Last week, the Little Stinker went in for an evaluation. This was suggested by his preschool teacher and members of our in-home team. You see, there has been some question as to if he might also be on the autism spectrum or have some other “issues.”
As for me, I didn’t see it. Not one little bit.
He is so different than Big Brother. He was never bothered by noise or stimuli like my older son. He loved activity and people. He’s extremely quick and amazingly smart — and just as cute as they come.
Yes, he has some anger issues, but I always thought is was because he just happened to grow up in a war zone of a house. His attention is a tad on the non-existent side, but again, I chalked that up to him being four. And I, for one, happened to find the fact that he growls at everyone he meets instead of saying hello quite endearing.

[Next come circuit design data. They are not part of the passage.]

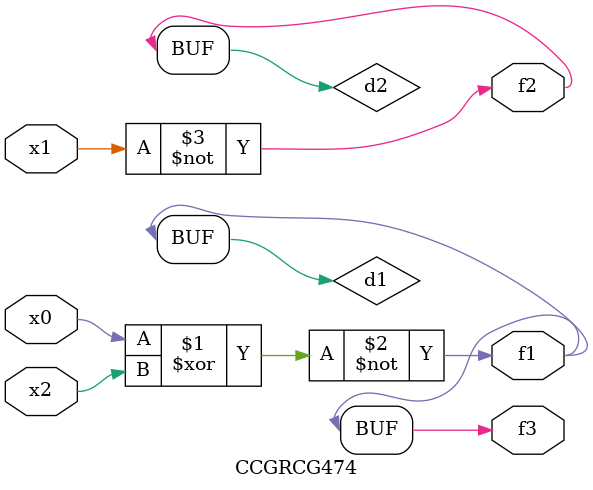
<source format=v>
module CCGRCG474(
	input x0, x1, x2,
	output f1, f2, f3
);

	wire d1, d2, d3;

	xnor (d1, x0, x2);
	nand (d2, x1);
	nor (d3, x1, x2);
	assign f1 = d1;
	assign f2 = d2;
	assign f3 = d1;
endmodule

</source>
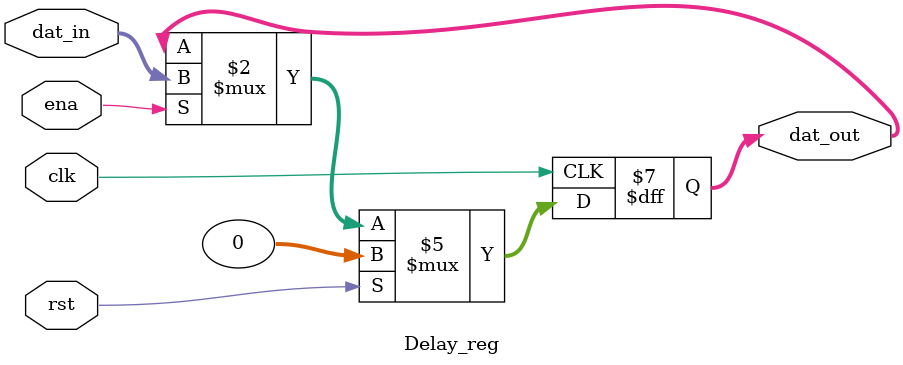
<source format=v>
`timescale 1ns / 1ps
module Delay_reg #(parameter WIDTH = 32)(
	input 	clk,rst,
	input 	ena,
	input 	  [WIDTH - 1:0] dat_in,
	output reg [WIDTH - 1:0] dat_out
    );

always @(posedge clk) begin
	if(rst) 			dat_out <= {WIDTH{1'b0}};
	else if (ena) 	dat_out <= dat_in;	
end

endmodule

</source>
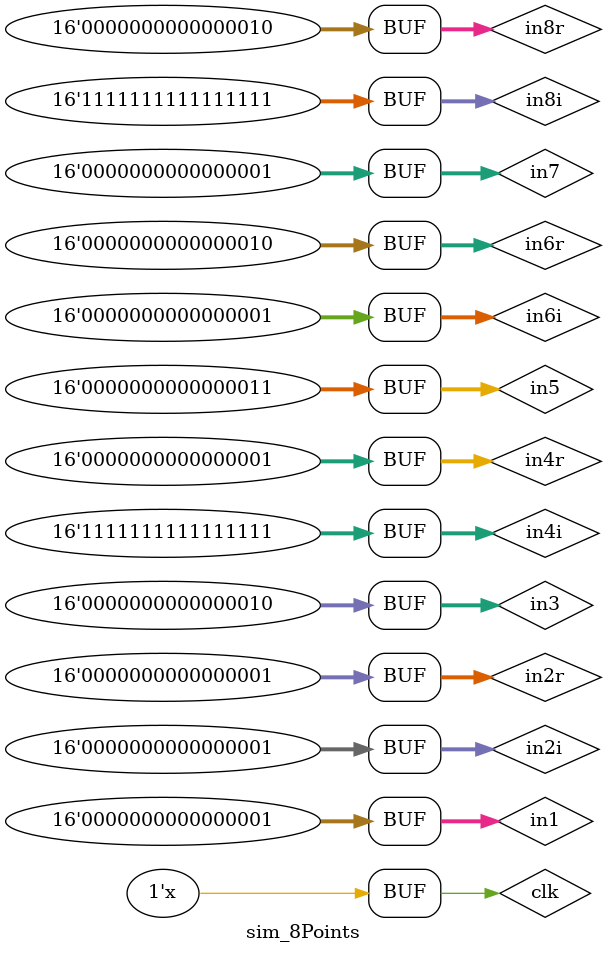
<source format=v>
`timescale 1ns / 1ps


module sim_8Points;


reg clk;
reg [15:0] in1, in2r, in2i, in3, in4r, in4i, in5, in6r, in6i, in7, in8r, in8i;
wire [15:0] out1r, out1i, out2r, out2i, out3r, out3i, out4r, out4i,out5r, out5i, out6r, out6i, out7r, out7i, out8r, out8i ;

Eight_Point_FFT u1 (clk, in1, in2r, in2i, in3, in4r, in4i, in5, in6r, in6i, in7, in8r, in8i,out1r, out1i, out2r, out2i, out3r, out3i, out4r, out4i,out5r, out5i, out6r, out6i, out7r, out7i, out8r, out8i );

initial 
begin 
clk = 0;
in1 = 1;
in2r = 1;
in2i = 1;
in3 = 2;
in4r = 1;
in4i = -1;
in5 = 3;
in6r = 2;
in6i = 1;
in7 = 1;
in8r = 2;
in8i = -1;
end 

always #5 clk = ~clk;

endmodule

</source>
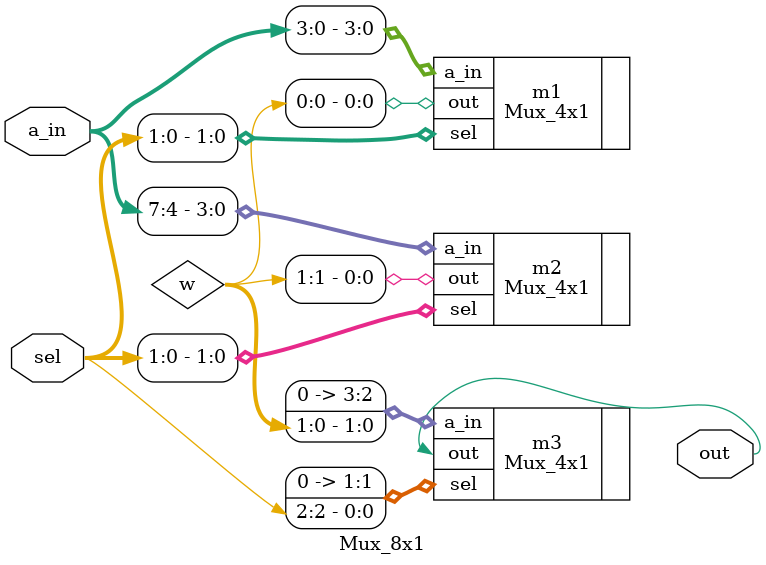
<source format=v>

module Mux_8x1 (
			input [7:0] a_in,
			input [2:0] sel,
			output out
		);

	wire [1:0] w;
	
	Mux_4x1 m1(.sel(sel[1:0]), .a_in(a_in[3:0]), .out(w[0]));
	Mux_4x1 m2(.sel(sel[1:0]), .a_in(a_in[7:4]), .out(w[1]));
	Mux_4x1 m3(.sel({1'b0, sel[2]}), .a_in({2'b00, w}), .out(out));
	

endmodule

</source>
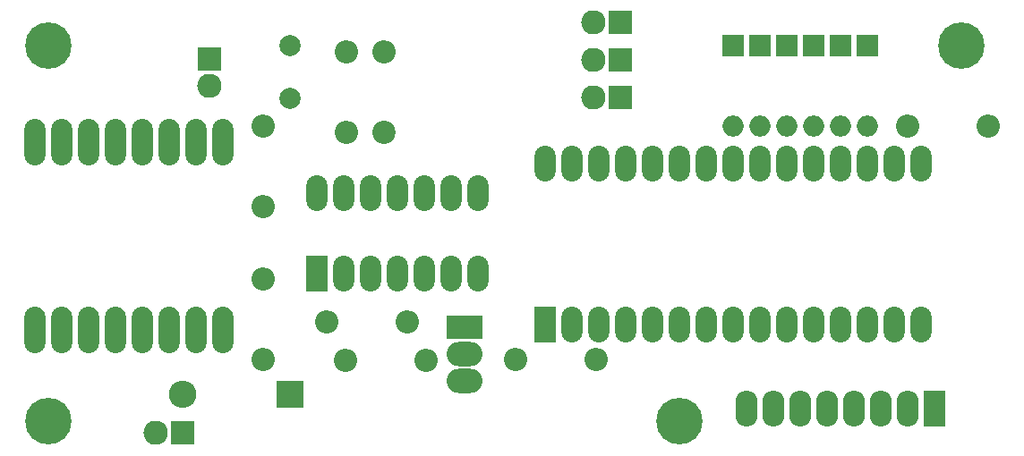
<source format=gbr>
G04 #@! TF.GenerationSoftware,KiCad,Pcbnew,(5.0.0)*
G04 #@! TF.CreationDate,2018-11-07T20:52:13+01:00*
G04 #@! TF.ProjectId,CubieKidBoard_V1,43756269654B6964426F6172645F5631,0.1*
G04 #@! TF.SameCoordinates,Original*
G04 #@! TF.FileFunction,Soldermask,Bot*
G04 #@! TF.FilePolarity,Negative*
%FSLAX46Y46*%
G04 Gerber Fmt 4.6, Leading zero omitted, Abs format (unit mm)*
G04 Created by KiCad (PCBNEW (5.0.0)) date 11/07/18 20:52:13*
%MOMM*%
%LPD*%
G01*
G04 APERTURE LIST*
%ADD10R,2.000000X3.400000*%
%ADD11O,2.000000X3.400000*%
%ADD12C,2.000000*%
%ADD13R,2.000000X2.000000*%
%ADD14O,2.000000X2.000000*%
%ADD15R,3.400000X2.305000*%
%ADD16O,3.400000X2.305000*%
%ADD17R,2.600000X2.600000*%
%ADD18O,2.600000X2.600000*%
%ADD19O,2.300000X2.300000*%
%ADD20R,2.300000X2.300000*%
%ADD21O,2.200000X2.200000*%
%ADD22C,2.200000*%
%ADD23R,2.100000X3.400000*%
%ADD24O,2.100000X3.400000*%
%ADD25O,2.000000X4.400000*%
%ADD26C,4.400000*%
G04 APERTURE END LIST*
D10*
G04 #@! TO.C,A1*
X151130000Y-64516000D03*
D11*
X184150000Y-49276000D03*
X153670000Y-64516000D03*
X181610000Y-49276000D03*
X156210000Y-64516000D03*
X179070000Y-49276000D03*
X158750000Y-64516000D03*
X176530000Y-49276000D03*
X161290000Y-64516000D03*
X173990000Y-49276000D03*
X163830000Y-64516000D03*
X171450000Y-49276000D03*
X166370000Y-64516000D03*
X168910000Y-49276000D03*
X168910000Y-64516000D03*
X166370000Y-49276000D03*
X171450000Y-64516000D03*
X163830000Y-49276000D03*
X173990000Y-64516000D03*
X161290000Y-49276000D03*
X176530000Y-64516000D03*
X158750000Y-49276000D03*
X179070000Y-64516000D03*
X156210000Y-49276000D03*
X181610000Y-64516000D03*
X153670000Y-49276000D03*
X184150000Y-64516000D03*
X151130000Y-49276000D03*
X186690000Y-64516000D03*
X186690000Y-49276000D03*
G04 #@! TD*
D12*
G04 #@! TO.C,C2*
X127000000Y-43100000D03*
X127000000Y-38100000D03*
G04 #@! TD*
D13*
G04 #@! TO.C,D7*
X171450000Y-38100000D03*
D14*
X171450000Y-45720000D03*
G04 #@! TD*
D15*
G04 #@! TO.C,Q1*
X143510000Y-64770000D03*
D16*
X143510000Y-67310000D03*
X143510000Y-69850000D03*
G04 #@! TD*
D10*
G04 #@! TO.C,U1*
X129540000Y-59690000D03*
D11*
X144780000Y-52070000D03*
X132080000Y-59690000D03*
X142240000Y-52070000D03*
X134620000Y-59690000D03*
X139700000Y-52070000D03*
X137160000Y-59690000D03*
X137160000Y-52070000D03*
X139700000Y-59690000D03*
X134620000Y-52070000D03*
X142240000Y-59690000D03*
X132080000Y-52070000D03*
X144780000Y-59690000D03*
X129540000Y-52070000D03*
G04 #@! TD*
D13*
G04 #@! TO.C,D4*
X168910000Y-38100000D03*
D14*
X168910000Y-45720000D03*
G04 #@! TD*
G04 #@! TO.C,D3*
X173990000Y-45720000D03*
D13*
X173990000Y-38100000D03*
G04 #@! TD*
D17*
G04 #@! TO.C,D1\002A\002A*
X127000000Y-71120000D03*
D18*
X116840000Y-71120000D03*
G04 #@! TD*
D13*
G04 #@! TO.C,D2*
X179070000Y-38100000D03*
D14*
X179070000Y-45720000D03*
G04 #@! TD*
D19*
G04 #@! TO.C,LS1*
X119380000Y-41910000D03*
D20*
X119380000Y-39370000D03*
G04 #@! TD*
D21*
G04 #@! TO.C,R1*
X139827000Y-67945000D03*
X132207000Y-67945000D03*
G04 #@! TD*
G04 #@! TO.C,R2*
X155956000Y-67818000D03*
X148336000Y-67818000D03*
G04 #@! TD*
G04 #@! TO.C,R3\002A*
X132334000Y-38735000D03*
X132334000Y-46355000D03*
G04 #@! TD*
G04 #@! TO.C,R4*
X135890000Y-38735000D03*
D22*
X135890000Y-46355000D03*
G04 #@! TD*
D21*
G04 #@! TO.C,R5*
X124460000Y-60198000D03*
X124460000Y-67818000D03*
G04 #@! TD*
G04 #@! TO.C,R6\002A\002A\002A*
X185420000Y-45720000D03*
X193040000Y-45720000D03*
G04 #@! TD*
D13*
G04 #@! TO.C,D5*
X181610000Y-38100000D03*
D14*
X181610000Y-45720000D03*
G04 #@! TD*
G04 #@! TO.C,D6*
X176530000Y-45720000D03*
D13*
X176530000Y-38100000D03*
G04 #@! TD*
D23*
G04 #@! TO.C,J1*
X187960000Y-72517000D03*
D24*
X185420000Y-72517000D03*
X182880000Y-72517000D03*
X180340000Y-72517000D03*
X177800000Y-72517000D03*
X175260000Y-72517000D03*
X172720000Y-72517000D03*
X170180000Y-72517000D03*
G04 #@! TD*
D25*
G04 #@! TO.C,J2*
X120650000Y-65024000D03*
X120650000Y-47244000D03*
X118110000Y-65024000D03*
X118110000Y-47244000D03*
X115570000Y-65024000D03*
X115570000Y-47244000D03*
X113030000Y-65024000D03*
X113030000Y-47244000D03*
X110490000Y-65024000D03*
X110490000Y-47244000D03*
X107950000Y-65024000D03*
X107950000Y-47244000D03*
X105410000Y-65024000D03*
X105410000Y-47244000D03*
X102870000Y-65024000D03*
X102870000Y-47244000D03*
G04 #@! TD*
D21*
G04 #@! TO.C,R7*
X130429000Y-64262000D03*
X138049000Y-64262000D03*
G04 #@! TD*
G04 #@! TO.C,R8*
X124460000Y-45720000D03*
X124460000Y-53340000D03*
G04 #@! TD*
D20*
G04 #@! TO.C,*
X116840000Y-74803000D03*
D19*
X114300000Y-74803000D03*
G04 #@! TD*
D20*
G04 #@! TO.C,A0*
X158242000Y-43053000D03*
D19*
X155702000Y-43053000D03*
G04 #@! TD*
G04 #@! TO.C,A1*
X155702000Y-39497000D03*
D20*
X158242000Y-39497000D03*
G04 #@! TD*
D19*
G04 #@! TO.C,A2*
X155702000Y-35941000D03*
D20*
X158242000Y-35941000D03*
G04 #@! TD*
D26*
G04 #@! TO.C,*
X190500000Y-38100000D03*
G04 #@! TD*
G04 #@! TO.C,*
X163830000Y-73660000D03*
G04 #@! TD*
G04 #@! TO.C,*
X104140000Y-38100000D03*
G04 #@! TD*
G04 #@! TO.C,*
X104140000Y-73660000D03*
G04 #@! TD*
M02*

</source>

I admit it. Denial is my friend.
Maybe because I dread the fact of facing another future filled with various doctor appointments, IEP meetings and therapy sessions. Just thinking about it makes me want to take a nap.
But then I started thinking. If he does end up on the spectrum, at least I’m prepared. I’m familiar with every intervention under the sun, many of which I have unwittingly incorporated into his routine out of sheer habit. I know every doctor, therapist and school — good and bad — within a 30 mile radius of my house. So after a few positive affirmations, I had myself convinced that I CAN DO THIS.
After the evaluation, I did have a chance to chat with the psychologist. And, although we don’t have the report yet, I have to admit that her initial impressions were a welcomed relief. She said that while his “attentional difficulties” were pretty obvious, he showed only hints of any autism characteristics.
The team will present their report on Tuesday, but I’m guessing that we’ll be told my little boy has s good case of ADHD with some autism traits on the side.
So, here we go again. No wonder I’m so tired these days.